■ **AVAILABLE RECORDS**
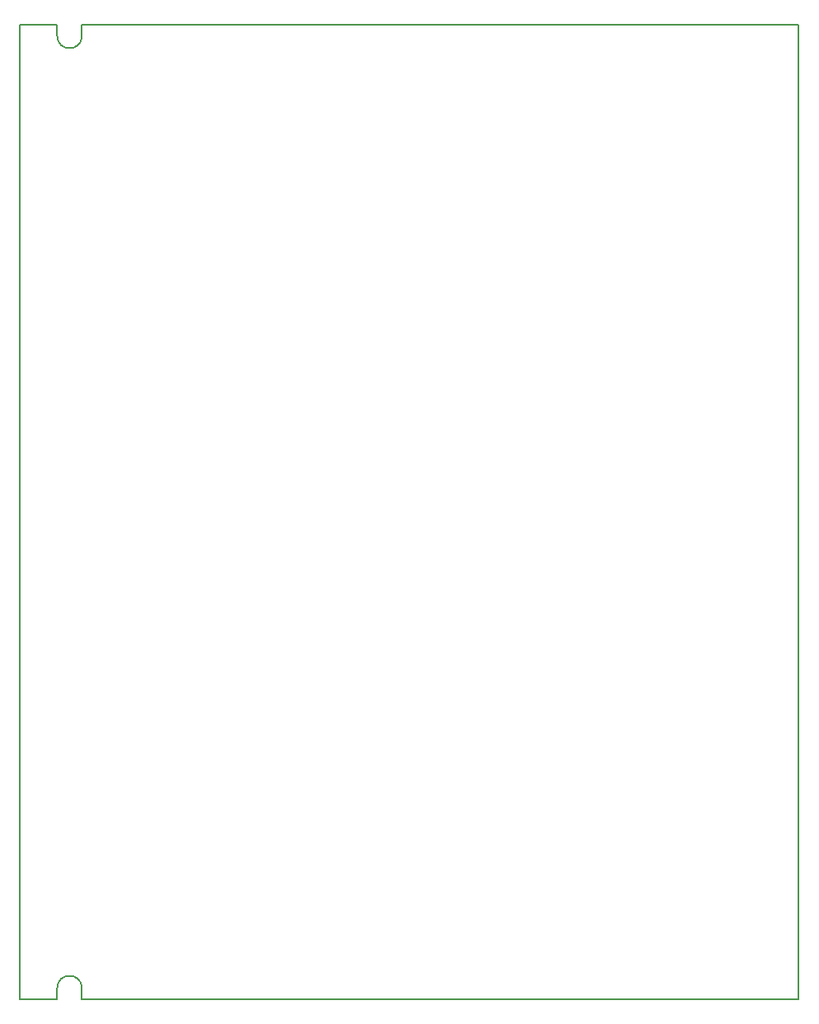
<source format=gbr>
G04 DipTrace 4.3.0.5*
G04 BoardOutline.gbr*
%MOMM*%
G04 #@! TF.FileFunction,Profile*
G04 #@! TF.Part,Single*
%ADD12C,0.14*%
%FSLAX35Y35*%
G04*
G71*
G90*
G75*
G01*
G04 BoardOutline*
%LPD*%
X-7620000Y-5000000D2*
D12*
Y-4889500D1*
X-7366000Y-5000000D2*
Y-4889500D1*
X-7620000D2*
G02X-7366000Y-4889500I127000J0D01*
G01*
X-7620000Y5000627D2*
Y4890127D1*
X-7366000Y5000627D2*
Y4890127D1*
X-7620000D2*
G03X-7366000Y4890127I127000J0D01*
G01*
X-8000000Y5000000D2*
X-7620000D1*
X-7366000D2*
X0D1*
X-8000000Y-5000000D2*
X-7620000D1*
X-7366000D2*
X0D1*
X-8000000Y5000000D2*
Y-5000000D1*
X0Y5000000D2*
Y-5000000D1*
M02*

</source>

■ **YOUR GOAL**
A word-for-word copy of the entries above is needed, with every picture dropped.

■ **RESULT**
<source format=gbr>
G04 DipTrace 4.3.0.5*
G04 BoardOutline.gbr*
%MOMM*%
G04 #@! TF.FileFunction,Profile*
G04 #@! TF.Part,Single*
%ADD12C,0.14*%
%FSLAX35Y35*%
G04*
G71*
G90*
G75*
G01*
G04 BoardOutline*
%LPD*%
X-7620000Y-5000000D2*
D12*
Y-4889500D1*
X-7366000Y-5000000D2*
Y-4889500D1*
X-7620000D2*
G02X-7366000Y-4889500I127000J0D01*
G01*
X-7620000Y5000627D2*
Y4890127D1*
X-7366000Y5000627D2*
Y4890127D1*
X-7620000D2*
G03X-7366000Y4890127I127000J0D01*
G01*
X-8000000Y5000000D2*
X-7620000D1*
X-7366000D2*
X0D1*
X-8000000Y-5000000D2*
X-7620000D1*
X-7366000D2*
X0D1*
X-8000000Y5000000D2*
Y-5000000D1*
X0Y5000000D2*
Y-5000000D1*
M02*

</source>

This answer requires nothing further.